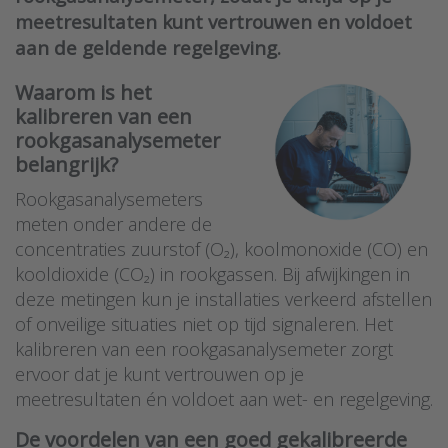
meetresultaten kunt vertrouwen en voldoet
aan de geldende regelgeving.
Waarom is het
kalibreren van een
rookgasanalysemeter
belangrijk?
Rookgasanalysemeters
meten onder andere de
concentraties zuurstof (O₂), koolmonoxide (CO) en
kooldioxide (CO₂) in rookgassen. Bij afwijkingen in
deze metingen kun je installaties verkeerd afstellen
of onveilige situaties niet op tijd signaleren. Het
kalibreren van een rookgasanalysemeter zorgt
ervoor dat je kunt vertrouwen op je
meetresultaten én voldoet aan wet- en regelgeving.
De voordelen van een goed gekalibreerde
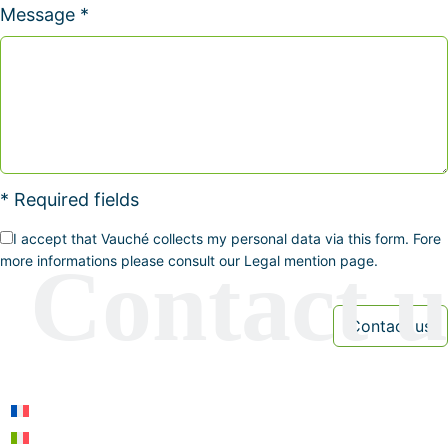
Message *
* Required fields
I accept that Vauché collects my personal data via this form. Fore
more informations please consult our Legal mention page.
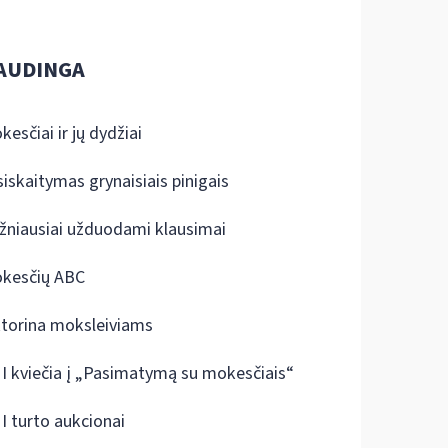
AUDINGA
kesčiai ir jų dydžiai
siskaitymas grynaisiais pinigais
žniausiai užduodami klausimai
kesčių ABC
ktorina moksleiviams
I kviečia į „Pasimatymą su mokesčiais“
I turto aukcionai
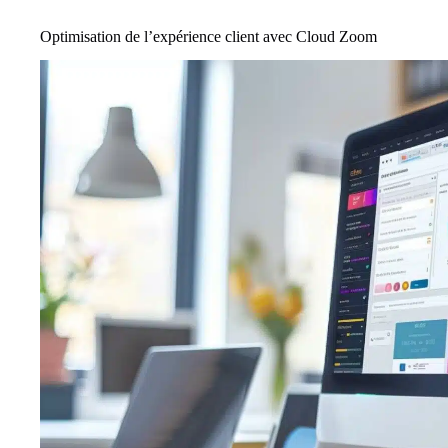
Optimisation de l’expérience client avec Cloud Zoom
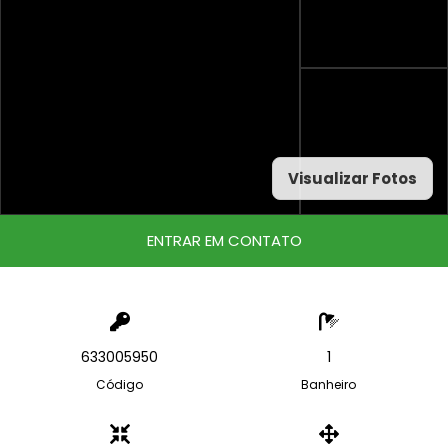
Visualizar Fotos
ENTRAR EM CONTATO
633005950
1
Código
Banheiro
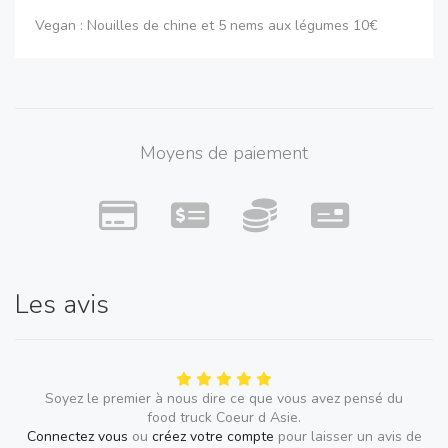
Vegan : Nouilles de chine et 5 nems aux légumes 10€
Pour d'autres spécialités, notre carte est beaucoup plus
complète et visible sur notre site internet.
Moyens de paiement
Nous étudions toutes les possibilités
Les avis
Soyez le premier à nous dire ce que vous avez pensé du
food truck Coeur d Asie.
Connectez vous
ou
créez votre compte
pour laisser un avis de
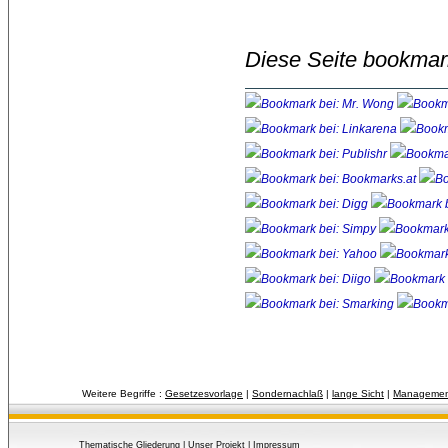
Diese Seite bookmar
Weitere Begriffe :
Gesetzesvorlage
| 
Sondernachlaß
| 
lange Sicht
| 
Managemen
Thematische Gliederung
| 
Unser Projekt
| 
Impressum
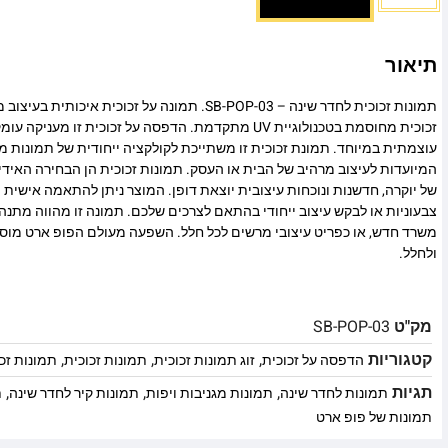
תיאור
תמונות זכוכית לחדר שינה – SB-POP-03. תמונה על זכוכית
זכוכית מחוסמת בטכנולוגיית UV מתקדמת. הדפסה על זכוכית זו
עוצמתית במיוחד. תמונת זכוכית זו משתייכת לקולקציה ייחודית של תמונות מו
המיועדות לעיצוב מרהיב של הבית או העסק. תמונות זכוכית הן הבחירה האיד
של יוקרה, חדשנות ונוכחות עיצובית יוצאת דופן. המוצר ניתן להתאמה אישית מ
צבעוניות או לבקש עיצוב ייחודי בהתאם לצרכים שלכם. תמונה זו מהווה מתנה
משרד חדש, או כפריט עיצובי מרשים לכל חלל. השפעה מעולם הפופ ארט מוסי
ולחלל.
מק"ט
SB-POP-03
קטגוריות
,
,
,
הדפסה על זכוכית
זוג תמונות זכוכית
תמונות זכוכית
תמונות זכ
תגיות
,
,
,
תמונות לחדר שינה
תמונות מגניבות ויפות
תמונות קיר לחדר שינה
ת
תמונות של פופ ארט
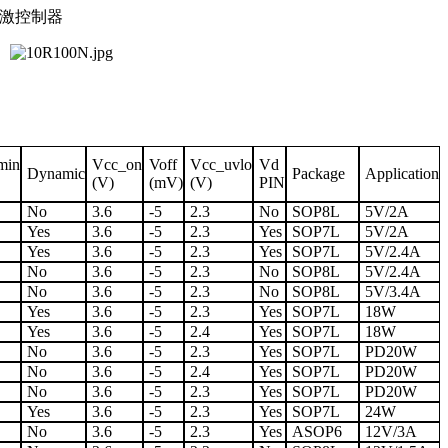
反激控制器
min
Vcc_on
Voff
Vcc_uvlo
Vd
Dynamic
Package
Application
(V)
(mV)
(V)
PIN
No
3.6
-5
2.3
No
SOP8L
5V/2A
Yes
3.6
-5
2.3
Yes
SOP7L
5V/2A
Yes
3.6
-5
2.3
Yes
SOP7L
5V/2.4A
No
3.6
-5
2.3
No
SOP8L
5V/2.4A
No
3.6
-5
2.3
No
SOP8L
5V/3.4A
Yes
3.6
-5
2.3
Yes
SOP7L
18W
Yes
3.6
-5
2.4
Yes
SOP7L
18W
No
3.6
-5
2.3
Yes
SOP7L
PD20W
No
3.6
-5
2.4
Yes
SOP7L
PD20W
No
3.6
-5
2.3
Yes
SOP7L
PD20W
Yes
3.6
-5
2.3
Yes
SOP7L
24W
No
3.6
-5
2.3
Yes
ASOP6
12V/3A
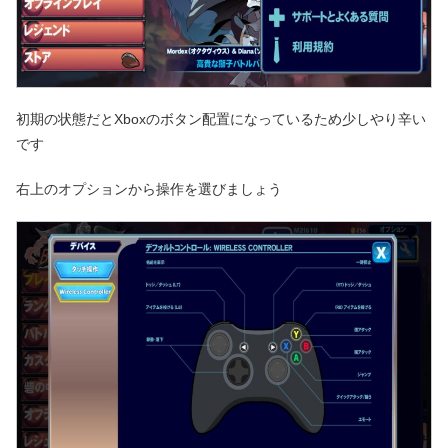
初期の状態だとXboxのボタン配置になっているため少しやり辛い
です
右上のオプションから操作を選びましょう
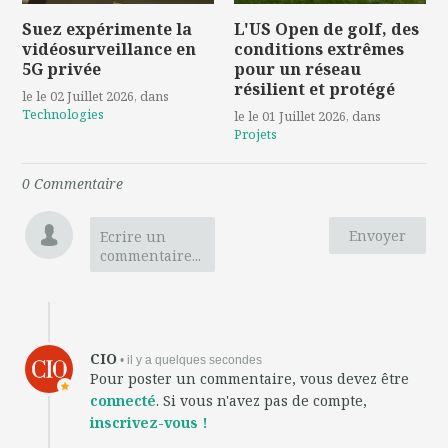
Suez expérimente la
L'US Open de golf, des
vidéosurveillance en
conditions extrêmes
5G privée
pour un réseau
résilient et protégé
le le 02 Juillet 2026
, dans
Technologies
le le 01 Juillet 2026
, dans
Projets
0
Commentaire
Envoyer
Ecrire un
commentaire...
CIO
• il y a quelques secondes
Pour poster un commentaire, vous devez être
connecté
. Si vous n'avez pas de compte,
inscrivez-vous !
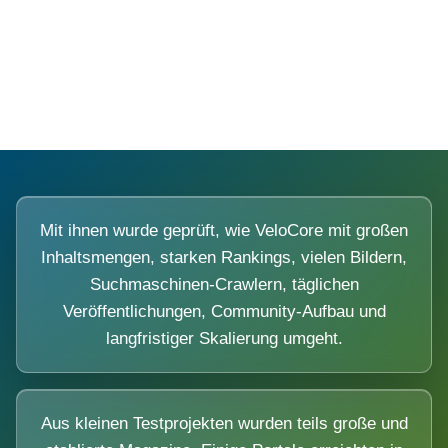
Diese Portale waren keine Demo.
Mit ihnen wurde geprüft, wie VeloCore mit großen
Inhaltsmengen, starken Rankings, vielen Bildern,
Suchmaschinen-Crawlern, täglichen
Veröffentlichungen, Community-Aufbau und
langfristiger Skalierung umgeht.
Aus kleinen Testprojekten wurden teils große und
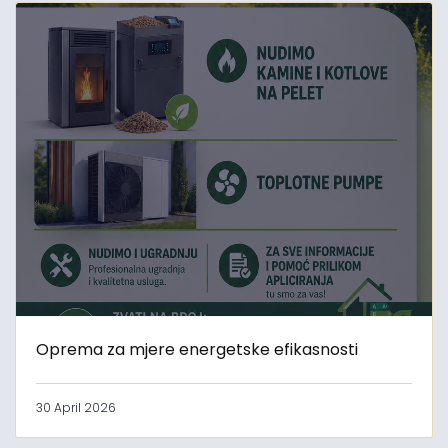
Oprema za mjere energetske efikasnosti
30 April 2026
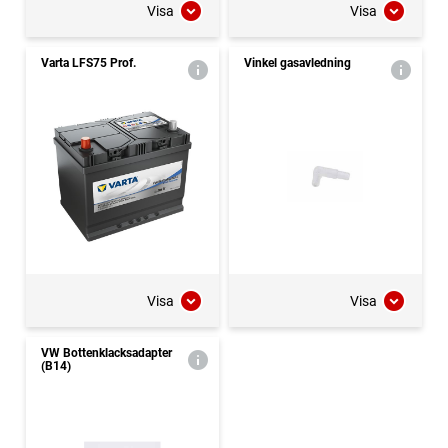
Visa
Visa
Varta LFS75 Prof.
Vinkel gasavledning
Visa
Visa
VW Bottenklacksadapter
(B14)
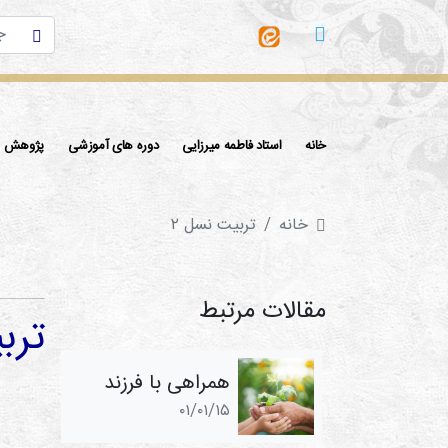
خانه
استاد فاطمه میرزایی
دوره های آموزشی
پژوهش ها
خانه
تربيت نسل ۲
مقالات مرتبط
ترب
همراهی با فرزند
۰۱/۰۱/۱۵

═══

(EXERCISE AIM) Report how many lines in the listing include the word "notre". Give nothing but the count.

(OUTPUT) 2